Tuesday , November 24 2020

Aspirin: The pill that US cardiologists no longer recommend to prevent heart attacks



Doctors from the American College of Cardiology in the United States revealed that the daily use of aspirin at a moderate dose for older adults is no longer recommendedbecause they liked a sudden cardiac arrest.

The study by this institute reported that people who have never had heart problems, but who often take this pill, risk suffering severe internal bleeding. With this new study it was concluded that it is not yet clear whether the use of aspirin is beneficial despite the fact that people have been using it for more than a century.

However Doctors in American College acknowledged that the use of aspirin could be recommended in some elderly people at high risk, such as those who have cholesterol problems or problems controlling their blood sugar levels, as long as there is no greater risk of internal bleeding.

"Doctors should be very selective in prescribing aspirin to people without known cardiovascular disease. It is much more important to optimize life habits and control blood pressure and cholesterol instead of recommending aspirin"Cardiologist John Hopkins, Dr.
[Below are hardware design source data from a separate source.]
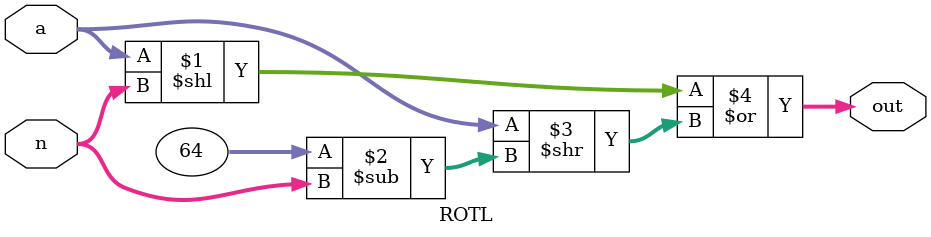
<source format=v>
module ROTL(
  input [63:0] a,
  input [5:0] n,
  output [63:0] out
);
  assign out = (a << n) | (a >> (64 - n));
endmodule

</source>
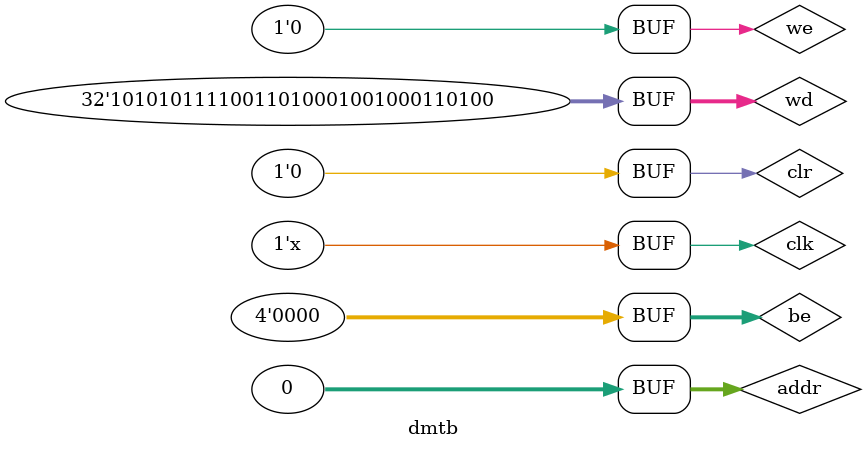
<source format=v>
`timescale 1ns / 1ps



module dmtb;

	// Inputs
	reg clk;
	reg clr;
	reg [3:0] be;
	reg we;
	reg [31:0] addr;
	reg [31:0] wd;

	// Outputs
	wire [31:0] dr;

	// Instantiate the Unit Under Test (UUT)
	DM uut (
		.clk(clk), 
		.clr(clr), 
		.be(be), 
		.we(we), 
		.addr(addr), 
		.wd(wd), 
		.dr(dr)
	);

	initial begin
		// Initialize Inputs
		clk = 0;
		clr = 0;
		be = 4'b1000;
		we = 1;
		addr = 11;
		wd = 32'habcd1234;
		#20 
		be = 0;
		we = 0;
		addr = 0;
		wd = 32'habcd1234;

        
		// Add stimulus here

	end
  always #5 clk=~clk;  
endmodule


</source>
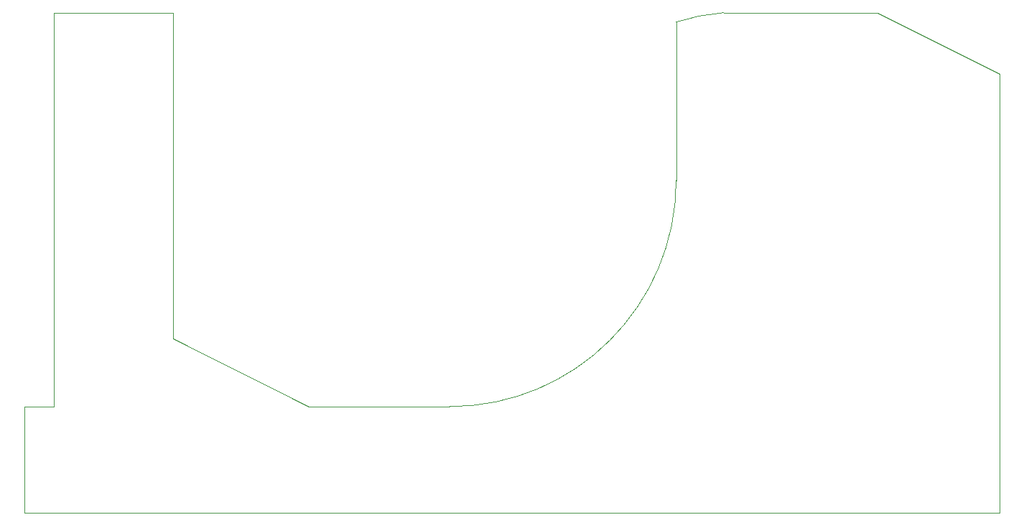
<source format=gbr>
%FSLAX36Y36*%
%MOMM*%
%LN0*%
%ADD10C,0.010000*%
G54D10*
X108500027Y96060716D02*
X124565155Y88000000D01*
X205999974Y127281174D02*
X191612744Y134500000D01*
X205999974Y127281174D02*
X205999974Y75500000D01*
X191612744Y134500000D02*
X173452081Y134500000D01*
X205999974Y75500000D02*
X91000027Y75500000D01*
X91000027Y75500000D02*
X91000027Y88000000D01*
X94500027Y88000000D02*
X91000027Y88000000D01*
X94500027Y88000000D02*
X94500027Y134500000D01*
X108500027Y134500000D02*
X94500027Y134500000D01*
X108500027Y134500000D02*
X108500027Y96060716D01*
X141152737Y88000000D02*
X124565155Y88000000D01*
G75*
G01X141152737Y88000000D02*
G03X167839375Y114686638I0J26686638D01*
G01*
X167839375Y114686638D02*
X167839375Y133402154D01*
G75*
G01X173452080Y134500000D02*
G03X167839374Y133402153I1900656J-24613362D01*
G01*
M02*

</source>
Roger Blumenthal, was one of the presidents of the new discoveries.

For his part, the doctor Kevin Campbell of the University of North Carolina said it is more advisable to practice natural methods such as exercising, not smoking and living a healthy life in people without cardiovascular disease. known before taking aspirin.

However For anyone who has had strokes, heart attacks, open heart surgery or inmates to open clogged arteries, aspirin can save lives. "In the end, we need to individualize the treatment for each patient according to their individual situation," Campbell explained.

In some recent studies, which has been the largest and longest in the assessment of blood levels in people who do not yet have heart disease or a blood vessel problem.

It was discovered that aspirin did not prevent the first stroke or heart attack in people at moderate risk of suffering from it. as they had several health risks such as smoking, high blood pressure or high cholesterol.

Another aspirin tested in people with diabetes who are more likely to develop or die from heart problems, found that the modest benefit they provided was offset by an increased risk of severe bleeding.